■ Supplied data
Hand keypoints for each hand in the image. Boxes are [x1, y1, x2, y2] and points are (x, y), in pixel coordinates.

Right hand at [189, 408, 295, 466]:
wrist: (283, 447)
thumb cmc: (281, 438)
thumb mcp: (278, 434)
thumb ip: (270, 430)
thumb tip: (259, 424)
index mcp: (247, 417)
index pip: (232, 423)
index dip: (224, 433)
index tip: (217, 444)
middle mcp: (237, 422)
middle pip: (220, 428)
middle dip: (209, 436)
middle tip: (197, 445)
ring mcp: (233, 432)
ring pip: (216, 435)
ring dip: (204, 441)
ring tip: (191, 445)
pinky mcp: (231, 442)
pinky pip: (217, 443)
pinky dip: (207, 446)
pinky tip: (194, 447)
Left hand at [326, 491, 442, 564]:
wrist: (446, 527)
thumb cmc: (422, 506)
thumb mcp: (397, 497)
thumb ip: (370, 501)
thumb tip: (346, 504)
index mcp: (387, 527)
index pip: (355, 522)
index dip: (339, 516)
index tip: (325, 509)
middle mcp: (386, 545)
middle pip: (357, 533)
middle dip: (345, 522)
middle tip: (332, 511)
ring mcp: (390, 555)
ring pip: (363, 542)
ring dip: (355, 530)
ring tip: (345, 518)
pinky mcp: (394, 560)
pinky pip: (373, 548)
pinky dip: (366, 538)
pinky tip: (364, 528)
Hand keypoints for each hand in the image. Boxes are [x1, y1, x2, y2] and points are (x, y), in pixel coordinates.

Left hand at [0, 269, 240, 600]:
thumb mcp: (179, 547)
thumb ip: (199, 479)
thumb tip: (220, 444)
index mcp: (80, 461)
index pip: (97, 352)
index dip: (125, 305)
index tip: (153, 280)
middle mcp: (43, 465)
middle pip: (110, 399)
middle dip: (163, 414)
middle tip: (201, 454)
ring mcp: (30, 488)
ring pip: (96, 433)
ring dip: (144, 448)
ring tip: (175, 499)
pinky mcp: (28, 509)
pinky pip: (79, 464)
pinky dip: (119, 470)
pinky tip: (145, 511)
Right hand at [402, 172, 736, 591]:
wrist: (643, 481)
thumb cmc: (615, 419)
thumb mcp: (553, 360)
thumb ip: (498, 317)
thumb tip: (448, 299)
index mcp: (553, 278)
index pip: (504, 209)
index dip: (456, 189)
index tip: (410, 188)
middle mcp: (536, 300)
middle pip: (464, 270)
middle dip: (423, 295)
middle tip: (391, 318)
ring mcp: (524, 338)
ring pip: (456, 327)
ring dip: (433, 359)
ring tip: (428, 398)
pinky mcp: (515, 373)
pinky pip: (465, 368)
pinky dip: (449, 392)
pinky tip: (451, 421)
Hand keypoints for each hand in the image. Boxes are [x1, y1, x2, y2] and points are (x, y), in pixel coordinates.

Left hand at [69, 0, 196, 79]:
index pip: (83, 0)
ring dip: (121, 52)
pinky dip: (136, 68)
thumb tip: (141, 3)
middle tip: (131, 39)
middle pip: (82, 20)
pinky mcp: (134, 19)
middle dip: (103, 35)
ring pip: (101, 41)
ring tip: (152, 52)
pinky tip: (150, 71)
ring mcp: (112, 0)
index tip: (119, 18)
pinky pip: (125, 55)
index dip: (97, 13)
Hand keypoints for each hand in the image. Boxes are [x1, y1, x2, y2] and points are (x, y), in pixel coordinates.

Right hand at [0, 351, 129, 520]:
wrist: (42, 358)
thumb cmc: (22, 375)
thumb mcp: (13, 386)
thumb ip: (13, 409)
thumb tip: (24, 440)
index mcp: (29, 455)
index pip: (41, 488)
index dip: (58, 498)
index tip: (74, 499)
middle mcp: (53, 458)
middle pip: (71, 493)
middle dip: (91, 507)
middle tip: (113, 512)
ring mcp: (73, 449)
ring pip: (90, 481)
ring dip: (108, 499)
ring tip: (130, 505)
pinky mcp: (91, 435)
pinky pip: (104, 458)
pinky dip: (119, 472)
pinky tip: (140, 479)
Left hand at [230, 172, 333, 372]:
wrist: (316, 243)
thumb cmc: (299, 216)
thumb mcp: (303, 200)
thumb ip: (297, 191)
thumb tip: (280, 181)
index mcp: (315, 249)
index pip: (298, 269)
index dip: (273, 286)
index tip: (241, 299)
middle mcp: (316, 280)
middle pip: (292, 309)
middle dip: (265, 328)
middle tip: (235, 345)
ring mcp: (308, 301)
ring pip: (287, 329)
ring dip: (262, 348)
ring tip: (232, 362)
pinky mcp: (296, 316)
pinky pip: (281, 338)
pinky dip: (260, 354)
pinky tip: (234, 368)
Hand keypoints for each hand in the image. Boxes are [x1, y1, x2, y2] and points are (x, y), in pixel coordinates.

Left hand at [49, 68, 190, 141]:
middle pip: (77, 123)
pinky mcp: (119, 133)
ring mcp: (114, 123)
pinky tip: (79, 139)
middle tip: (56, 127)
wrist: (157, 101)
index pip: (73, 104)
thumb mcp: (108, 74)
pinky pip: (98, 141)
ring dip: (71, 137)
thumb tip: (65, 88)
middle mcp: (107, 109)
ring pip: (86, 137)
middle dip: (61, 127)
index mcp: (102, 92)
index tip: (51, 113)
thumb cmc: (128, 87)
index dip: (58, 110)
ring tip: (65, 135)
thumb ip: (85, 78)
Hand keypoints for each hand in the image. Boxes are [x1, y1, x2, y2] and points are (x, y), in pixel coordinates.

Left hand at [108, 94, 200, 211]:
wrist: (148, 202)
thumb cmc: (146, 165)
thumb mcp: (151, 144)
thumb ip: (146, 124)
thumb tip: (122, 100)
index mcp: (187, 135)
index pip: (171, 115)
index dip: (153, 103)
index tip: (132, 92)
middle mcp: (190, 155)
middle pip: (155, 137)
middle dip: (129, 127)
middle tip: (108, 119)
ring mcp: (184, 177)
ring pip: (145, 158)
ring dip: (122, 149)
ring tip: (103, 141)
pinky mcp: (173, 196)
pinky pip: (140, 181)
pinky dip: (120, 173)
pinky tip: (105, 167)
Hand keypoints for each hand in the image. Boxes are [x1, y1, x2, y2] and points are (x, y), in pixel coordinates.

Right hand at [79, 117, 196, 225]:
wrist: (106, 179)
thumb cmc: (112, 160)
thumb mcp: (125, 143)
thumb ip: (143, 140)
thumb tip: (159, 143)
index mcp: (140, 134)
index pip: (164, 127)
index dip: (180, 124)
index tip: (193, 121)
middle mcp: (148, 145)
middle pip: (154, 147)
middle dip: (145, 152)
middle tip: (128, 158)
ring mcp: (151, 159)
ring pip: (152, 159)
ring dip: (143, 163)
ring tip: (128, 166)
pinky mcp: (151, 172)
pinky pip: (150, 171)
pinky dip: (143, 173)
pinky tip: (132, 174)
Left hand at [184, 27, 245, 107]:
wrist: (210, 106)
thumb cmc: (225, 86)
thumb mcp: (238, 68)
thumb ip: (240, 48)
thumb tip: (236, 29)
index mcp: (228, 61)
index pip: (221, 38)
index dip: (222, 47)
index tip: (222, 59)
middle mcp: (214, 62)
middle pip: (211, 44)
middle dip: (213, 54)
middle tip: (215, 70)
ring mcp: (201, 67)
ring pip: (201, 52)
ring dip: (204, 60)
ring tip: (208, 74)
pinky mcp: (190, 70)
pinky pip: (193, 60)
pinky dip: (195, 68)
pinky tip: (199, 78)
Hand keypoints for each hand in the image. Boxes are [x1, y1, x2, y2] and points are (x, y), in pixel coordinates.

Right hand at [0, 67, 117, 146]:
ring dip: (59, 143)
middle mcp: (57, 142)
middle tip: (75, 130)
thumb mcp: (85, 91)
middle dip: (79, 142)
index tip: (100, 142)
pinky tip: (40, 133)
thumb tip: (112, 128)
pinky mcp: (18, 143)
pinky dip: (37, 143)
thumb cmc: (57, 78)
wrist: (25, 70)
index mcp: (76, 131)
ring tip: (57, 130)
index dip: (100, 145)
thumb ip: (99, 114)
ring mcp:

■ Description of the task
In the entries above, find the line holding "ring mcp: (112, 0)" and the line holding "middle mcp: (107, 109)"; print both of them and every line between, exactly, and nothing else.

■ Written response
ring mcp: (112, 0)
index tip: (119, 18)
pinky pip: (125, 55)
index dip: (97, 13)
Hand keypoints for each hand in the image. Boxes are [x1, y1, x2, y2] and points are (x, y), in pixel coordinates.

Right hand at [0, 351, 129, 520]:
wrist: (42, 358)
thumb cmc: (22, 375)
thumb mcp: (13, 386)
thumb ip: (13, 409)
thumb tip: (24, 440)
index mcp: (29, 455)
index pip: (41, 488)
index dip: (58, 498)
index tip: (74, 499)
middle mcp: (53, 458)
middle pip: (71, 493)
middle dip: (91, 507)
middle tip: (113, 512)
ring mcp: (73, 449)
ring pip: (90, 481)
ring dip: (108, 499)
ring tip: (130, 505)
pinky mcp: (91, 435)
pinky pip: (104, 458)
pinky dip: (119, 472)
pinky tip: (140, 479)
Left hand at [230, 172, 333, 372]:
wrist: (316, 243)
thumb cmc: (299, 216)
thumb mcp: (303, 200)
thumb ip: (297, 191)
thumb tip: (280, 181)
index mcp: (315, 249)
index pip: (298, 269)
index dip: (273, 286)
index tip: (241, 299)
middle mcp: (316, 280)
middle pip: (292, 309)
middle dip: (265, 328)
middle tip: (235, 345)
ring mcp: (308, 301)
ring pip: (287, 329)
ring dip: (262, 348)
ring tip: (232, 362)
pinky mcp: (296, 316)
pinky pip: (281, 338)
pinky dip: (260, 354)
pinky tip: (234, 368)
Hand keypoints for each hand in the image. Boxes are [x1, y1, x2, y2] and points are (x, y), in pixel coordinates.

Left hand at [49, 68, 190, 141]:
middle pip: (77, 123)
pinky mcp: (119, 133)
ring mcp: (114, 123)
pinky tip: (79, 139)
middle tip: (56, 127)
wrist: (157, 101)
index pip: (73, 104)
thumb mcp: (108, 74)
pinky pip: (98, 141)
ring dip: (71, 137)
thumb tip: (65, 88)
middle mcp: (107, 109)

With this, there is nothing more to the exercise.